Skip to main content

5.5.4. Failover and Failback Procedures

In the event that a transport failure is detected with a peer, it is necessary for all pending request messages to be forwarded to an alternate agent, if possible. This is commonly referred to as "failover".

In order for a Diameter node to perform failover procedures, it is necessary for the node to maintain a pending message queue for a given peer. When an answer message is received, the corresponding request is removed from the queue. The Hop-by-Hop Identifier field is used to match the answer with the queued request.
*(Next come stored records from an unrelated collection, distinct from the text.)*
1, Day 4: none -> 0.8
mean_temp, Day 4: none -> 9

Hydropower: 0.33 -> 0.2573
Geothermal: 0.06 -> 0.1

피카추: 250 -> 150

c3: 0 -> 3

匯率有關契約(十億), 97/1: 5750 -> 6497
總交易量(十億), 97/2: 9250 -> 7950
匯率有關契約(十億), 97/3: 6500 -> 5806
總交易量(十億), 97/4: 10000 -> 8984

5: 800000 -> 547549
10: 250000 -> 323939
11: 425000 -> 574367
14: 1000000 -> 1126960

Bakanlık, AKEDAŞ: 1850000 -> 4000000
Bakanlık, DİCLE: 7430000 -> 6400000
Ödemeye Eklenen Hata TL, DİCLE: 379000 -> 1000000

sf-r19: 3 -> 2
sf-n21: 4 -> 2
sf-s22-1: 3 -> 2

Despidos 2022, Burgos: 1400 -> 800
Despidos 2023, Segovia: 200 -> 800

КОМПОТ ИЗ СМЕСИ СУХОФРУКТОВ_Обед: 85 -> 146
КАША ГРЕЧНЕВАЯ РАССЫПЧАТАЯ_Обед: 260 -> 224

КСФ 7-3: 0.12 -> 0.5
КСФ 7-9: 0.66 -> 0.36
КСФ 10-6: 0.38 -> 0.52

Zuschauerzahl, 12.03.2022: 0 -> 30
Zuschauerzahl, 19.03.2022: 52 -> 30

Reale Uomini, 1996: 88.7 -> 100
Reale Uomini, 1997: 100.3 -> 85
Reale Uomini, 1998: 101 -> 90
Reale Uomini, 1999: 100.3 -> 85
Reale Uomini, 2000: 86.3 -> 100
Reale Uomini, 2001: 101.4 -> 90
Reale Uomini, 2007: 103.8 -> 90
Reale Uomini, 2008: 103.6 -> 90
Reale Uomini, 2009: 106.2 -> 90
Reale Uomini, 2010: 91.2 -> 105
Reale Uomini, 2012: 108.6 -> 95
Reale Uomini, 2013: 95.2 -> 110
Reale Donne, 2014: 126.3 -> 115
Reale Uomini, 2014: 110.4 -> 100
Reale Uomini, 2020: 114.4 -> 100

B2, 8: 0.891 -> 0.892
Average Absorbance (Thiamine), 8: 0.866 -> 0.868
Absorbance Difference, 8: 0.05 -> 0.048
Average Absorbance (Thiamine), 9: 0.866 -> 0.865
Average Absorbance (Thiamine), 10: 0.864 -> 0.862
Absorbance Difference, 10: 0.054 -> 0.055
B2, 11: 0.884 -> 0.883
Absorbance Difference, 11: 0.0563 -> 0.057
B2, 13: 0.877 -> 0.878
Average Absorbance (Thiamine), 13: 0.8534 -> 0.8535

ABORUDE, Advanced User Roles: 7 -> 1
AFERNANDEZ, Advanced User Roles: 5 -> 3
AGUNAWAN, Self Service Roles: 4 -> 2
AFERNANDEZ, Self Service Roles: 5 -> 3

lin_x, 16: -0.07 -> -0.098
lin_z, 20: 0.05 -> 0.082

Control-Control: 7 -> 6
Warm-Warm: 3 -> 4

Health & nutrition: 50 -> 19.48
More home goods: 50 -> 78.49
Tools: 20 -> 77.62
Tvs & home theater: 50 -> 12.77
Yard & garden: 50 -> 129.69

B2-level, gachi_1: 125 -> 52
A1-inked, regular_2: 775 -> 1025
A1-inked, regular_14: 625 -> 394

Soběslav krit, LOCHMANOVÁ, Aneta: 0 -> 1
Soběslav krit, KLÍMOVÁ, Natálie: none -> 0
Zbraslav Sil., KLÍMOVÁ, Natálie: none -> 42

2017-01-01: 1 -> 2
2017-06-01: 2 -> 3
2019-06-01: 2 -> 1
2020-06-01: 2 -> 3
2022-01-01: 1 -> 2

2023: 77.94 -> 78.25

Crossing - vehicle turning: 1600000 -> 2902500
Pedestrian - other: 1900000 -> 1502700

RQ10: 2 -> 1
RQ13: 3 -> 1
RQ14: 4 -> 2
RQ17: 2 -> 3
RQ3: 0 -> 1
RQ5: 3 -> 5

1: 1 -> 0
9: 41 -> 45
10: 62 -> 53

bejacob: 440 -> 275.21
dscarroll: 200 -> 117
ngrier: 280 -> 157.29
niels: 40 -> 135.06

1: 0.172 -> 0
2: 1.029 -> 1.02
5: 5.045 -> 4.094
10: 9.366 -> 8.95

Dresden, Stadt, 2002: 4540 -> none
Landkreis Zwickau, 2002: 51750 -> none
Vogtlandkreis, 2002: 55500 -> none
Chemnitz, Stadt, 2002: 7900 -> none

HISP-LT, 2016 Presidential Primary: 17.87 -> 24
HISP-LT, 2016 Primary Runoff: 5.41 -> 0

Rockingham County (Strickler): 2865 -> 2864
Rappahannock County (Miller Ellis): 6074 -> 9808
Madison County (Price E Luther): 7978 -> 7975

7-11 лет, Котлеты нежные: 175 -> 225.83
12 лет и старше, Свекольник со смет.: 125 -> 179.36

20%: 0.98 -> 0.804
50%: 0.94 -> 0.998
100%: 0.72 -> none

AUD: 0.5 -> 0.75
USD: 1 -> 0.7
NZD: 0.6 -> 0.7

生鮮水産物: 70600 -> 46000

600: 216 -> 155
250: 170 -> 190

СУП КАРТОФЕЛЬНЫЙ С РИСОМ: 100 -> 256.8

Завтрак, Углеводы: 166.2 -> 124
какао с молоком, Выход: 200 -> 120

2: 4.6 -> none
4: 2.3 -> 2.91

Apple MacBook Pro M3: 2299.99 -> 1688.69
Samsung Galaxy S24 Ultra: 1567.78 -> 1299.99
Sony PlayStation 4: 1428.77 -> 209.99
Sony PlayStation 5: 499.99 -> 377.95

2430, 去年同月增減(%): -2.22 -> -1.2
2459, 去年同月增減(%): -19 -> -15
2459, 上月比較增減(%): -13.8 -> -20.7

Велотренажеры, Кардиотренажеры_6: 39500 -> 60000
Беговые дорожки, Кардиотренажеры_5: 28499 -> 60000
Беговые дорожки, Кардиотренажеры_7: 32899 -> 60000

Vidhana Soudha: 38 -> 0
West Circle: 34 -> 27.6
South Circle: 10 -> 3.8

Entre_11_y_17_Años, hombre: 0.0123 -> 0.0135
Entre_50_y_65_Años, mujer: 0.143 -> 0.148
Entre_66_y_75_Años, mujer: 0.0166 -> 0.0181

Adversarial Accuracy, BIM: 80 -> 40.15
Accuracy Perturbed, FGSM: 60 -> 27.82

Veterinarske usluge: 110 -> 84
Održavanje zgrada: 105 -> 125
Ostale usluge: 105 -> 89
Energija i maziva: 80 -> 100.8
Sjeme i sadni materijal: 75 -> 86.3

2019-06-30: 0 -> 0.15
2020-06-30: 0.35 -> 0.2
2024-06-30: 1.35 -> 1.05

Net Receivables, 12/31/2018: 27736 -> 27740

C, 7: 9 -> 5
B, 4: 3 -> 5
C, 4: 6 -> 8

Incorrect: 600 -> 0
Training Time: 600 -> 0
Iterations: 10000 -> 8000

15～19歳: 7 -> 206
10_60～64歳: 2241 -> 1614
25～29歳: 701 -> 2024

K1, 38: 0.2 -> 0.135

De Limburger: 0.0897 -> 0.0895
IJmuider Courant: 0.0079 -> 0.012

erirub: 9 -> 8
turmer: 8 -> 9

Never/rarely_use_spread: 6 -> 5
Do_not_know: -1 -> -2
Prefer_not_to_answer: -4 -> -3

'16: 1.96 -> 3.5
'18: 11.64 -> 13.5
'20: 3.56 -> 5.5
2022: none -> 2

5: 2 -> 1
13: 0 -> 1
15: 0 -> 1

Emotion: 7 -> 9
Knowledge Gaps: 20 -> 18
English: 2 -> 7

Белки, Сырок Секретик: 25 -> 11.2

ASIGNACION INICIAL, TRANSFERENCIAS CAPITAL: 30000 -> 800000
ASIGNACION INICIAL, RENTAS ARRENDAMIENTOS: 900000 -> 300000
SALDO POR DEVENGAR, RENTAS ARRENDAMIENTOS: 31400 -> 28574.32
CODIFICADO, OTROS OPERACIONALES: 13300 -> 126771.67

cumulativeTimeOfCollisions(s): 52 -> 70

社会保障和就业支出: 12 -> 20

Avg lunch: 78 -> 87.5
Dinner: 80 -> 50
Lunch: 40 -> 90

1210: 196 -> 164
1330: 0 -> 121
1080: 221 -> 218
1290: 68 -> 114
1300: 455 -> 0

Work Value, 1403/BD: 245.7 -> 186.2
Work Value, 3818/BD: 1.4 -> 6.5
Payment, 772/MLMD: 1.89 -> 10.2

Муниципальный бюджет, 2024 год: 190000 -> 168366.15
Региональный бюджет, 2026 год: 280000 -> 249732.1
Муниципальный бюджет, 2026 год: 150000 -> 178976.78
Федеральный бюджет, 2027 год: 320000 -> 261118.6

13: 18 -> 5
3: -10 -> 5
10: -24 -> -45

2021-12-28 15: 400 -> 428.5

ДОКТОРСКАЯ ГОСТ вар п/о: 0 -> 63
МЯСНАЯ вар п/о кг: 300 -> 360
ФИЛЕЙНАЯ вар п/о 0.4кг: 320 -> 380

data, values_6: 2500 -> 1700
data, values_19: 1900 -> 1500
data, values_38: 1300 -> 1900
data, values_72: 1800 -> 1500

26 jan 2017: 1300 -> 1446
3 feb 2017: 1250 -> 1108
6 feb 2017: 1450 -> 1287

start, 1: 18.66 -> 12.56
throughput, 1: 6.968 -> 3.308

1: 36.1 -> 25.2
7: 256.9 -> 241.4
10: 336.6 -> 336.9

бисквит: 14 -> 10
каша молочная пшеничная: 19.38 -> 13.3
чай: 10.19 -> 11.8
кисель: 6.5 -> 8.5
When a transport failure is detected, if possible, all messages in the queue are sent to an alternate agent with the T flag set. On booting a Diameter client or agent, the T flag is also set on any remaining records in non-volatile storage that are still waiting to be transmitted. An example of a case where it is not possible to forward the message to an alternate server is when the message has a fixed destination, and the unavailable peer is the message's final destination (see Destination-Host AVP). Such an error requires that the agent return an answer message with the 'E' bit set and the Result-Code AVP set to DIAMETER_UNABLE_TO_DELIVER.

It is important to note that multiple identical requests or answers MAY be received as a result of a failover. The End-to-End Identifier field in the Diameter header along with the Origin-Host AVP MUST be used to identify duplicate messages.

As described in Section 2.1, a connection request should be periodically attempted with the failed peer in order to re-establish the transport connection. Once a connection has been successfully established, messages can once again be forwarded to the peer. This is commonly referred to as "failback".